• **Task list**:
1. In the passage about the building permit applications, under which sections of the Act did the Municipality say it was denying access to the supporting material?
2. Using the passage about the building permit applications, name every type of document the affected person refused to consent to having disclosed.

• **Exercise passage**:

The Municipality responded with a letter to the appellant to advise that it would seek representations from the affected person regarding the release of the supporting material that accompanied each of the building permit applications.  The Municipality then notified the affected person of the appellant’s request and invited the affected person to make representations.  The affected person wrote to the Municipality and stated that he did not consent to the disclosure of the plans, drawings and specifications filed in support of his building permit applications for the properties.  The affected person stated that release of this information would present a heightened security threat and a serious safety concern to the affected person and his family.  The affected person also indicated that he would view disclosure of this information as an invasion of his personal privacy.

 

The Municipality issued a new decision letter to the appellant in which it denied access to the supporting material accompanying the building permit applications. 

 

The appellant appealed the Municipality’s decision to deny access to this material. 

 

In a subsequent letter from the Municipality to the appellant the Municipality clarified that it was denying access to the supporting material pursuant to sections 14(1)(a) and 14(2)(f) and (h) of the Act.

• **Supplied information**:
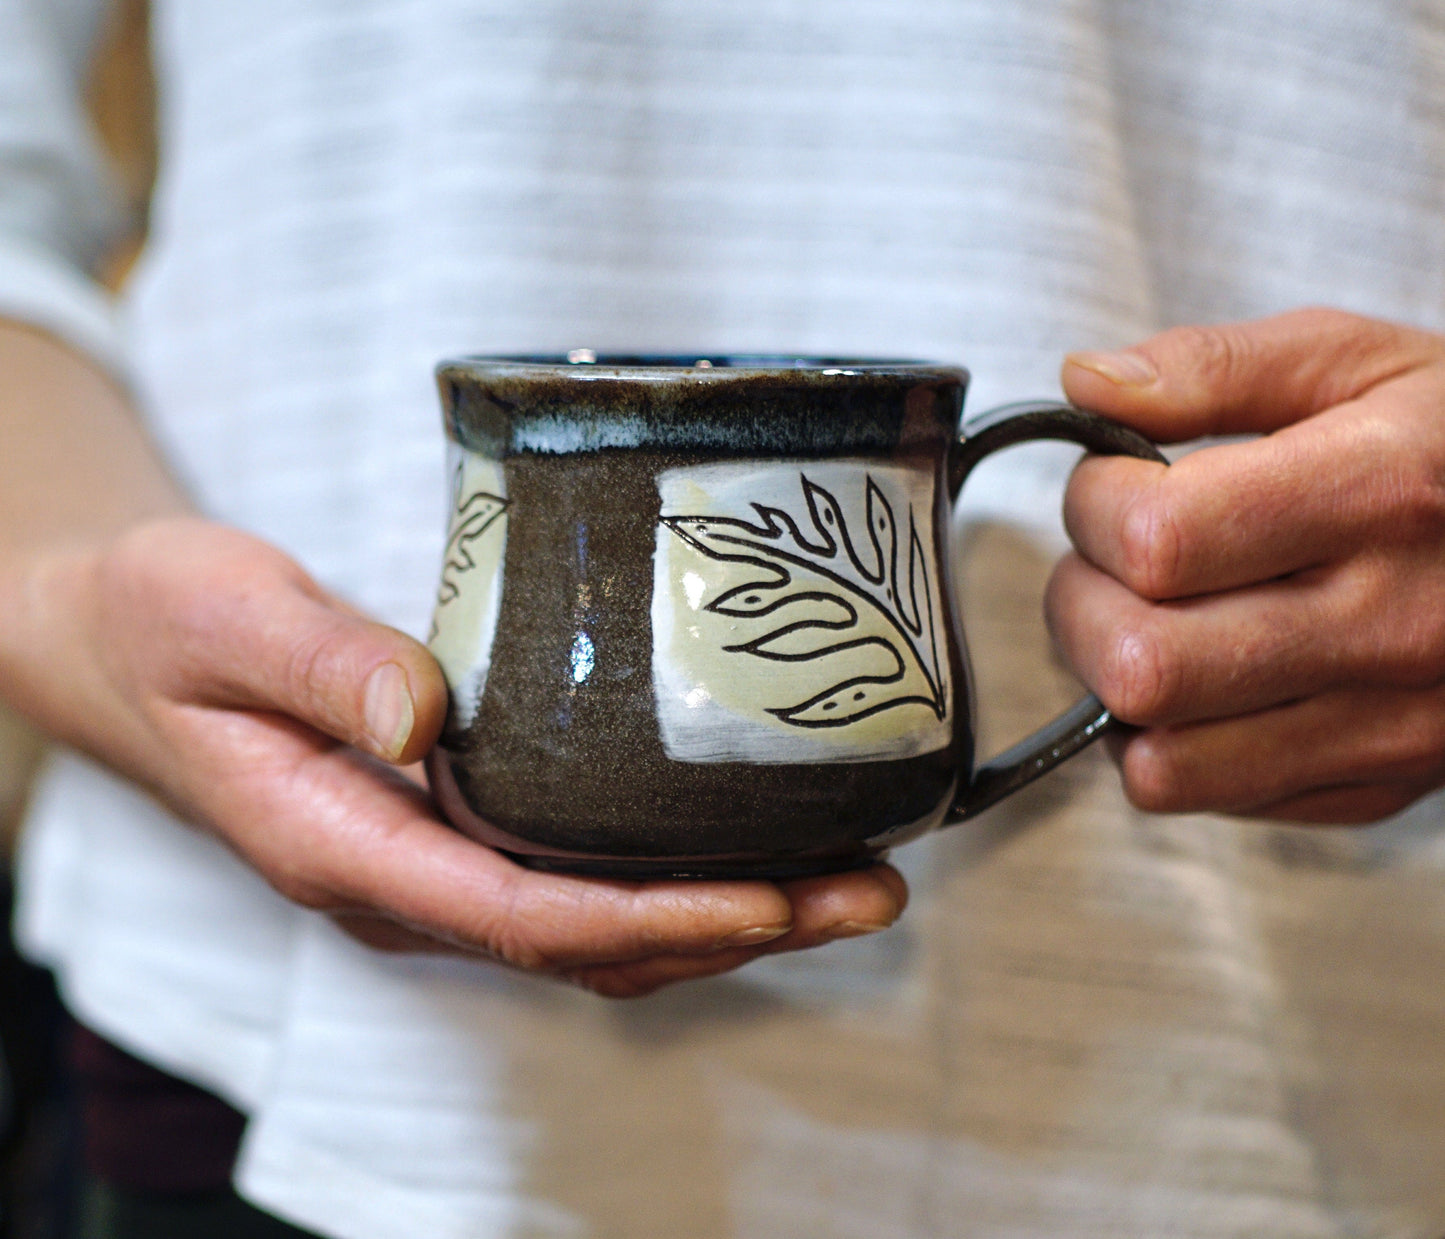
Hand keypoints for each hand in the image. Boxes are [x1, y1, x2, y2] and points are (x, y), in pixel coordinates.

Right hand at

• **Results for the exercise**:
1. Sections 14(1)(a) and 14(2)(f) and (h) of the Act.

2. Plans, drawings and specifications.